Transcribe the full listing exactly, and drop every picture.
■ ■ ■ ■
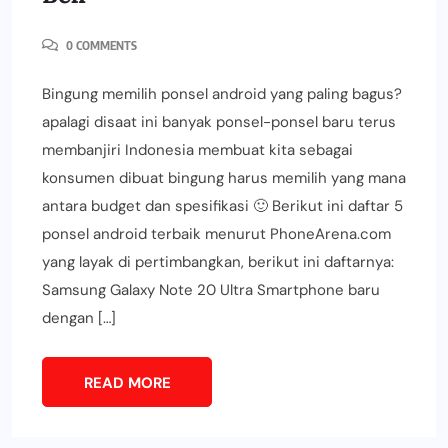
0 COMMENTS
Bingung memilih ponsel android yang paling bagus?
apalagi disaat ini banyak ponsel-ponsel baru terus
membanjiri Indonesia membuat kita sebagai
konsumen dibuat bingung harus memilih yang mana
antara budget dan spesifikasi 🙂 Berikut ini daftar 5
ponsel android terbaik menurut PhoneArena.com
yang layak di pertimbangkan, berikut ini daftarnya:
Samsung Galaxy Note 20 Ultra Smartphone baru
dengan […]
READ MORE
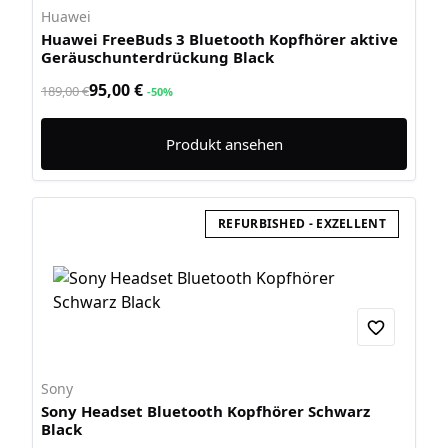
Huawei
Huawei FreeBuds 3 Bluetooth Kopfhörer aktive
Geräuschunterdrückung Black
95,00 €
189,00 €
-50%
Produkt ansehen
REFURBISHED - EXZELLENT
Sony
Sony Headset Bluetooth Kopfhörer Schwarz
Black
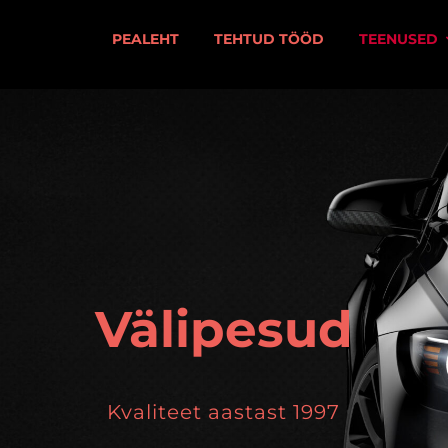
PEALEHT
TEHTUD TÖÖD
TEENUSED
Välipesud
Kvaliteet aastast 1997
■ ■ ■ ■
# Exercise response
0 COMMENTS
Bingung memilih ponsel android yang paling bagus?
apalagi disaat ini banyak ponsel-ponsel baru terus
membanjiri Indonesia membuat kita sebagai
konsumen dibuat bingung harus memilih yang mana
antara budget dan spesifikasi 🙂 Berikut ini daftar 5
ponsel android terbaik menurut PhoneArena.com
yang layak di pertimbangkan, berikut ini daftarnya:
Samsung Galaxy Note 20 Ultra Smartphone baru
dengan […]
READ MORE
Huawei
Huawei FreeBuds 3 Bluetooth Kopfhörer aktive
Geräuschunterdrückung Black
95,00 €
189,00 €
-50%
Produkt ansehen
REFURBISHED - EXZELLENT
Sony
Sony Headset Bluetooth Kopfhörer Schwarz
Black
PEALEHT
TEHTUD TÖÖD
TEENUSED
Välipesud
Kvaliteet aastast 1997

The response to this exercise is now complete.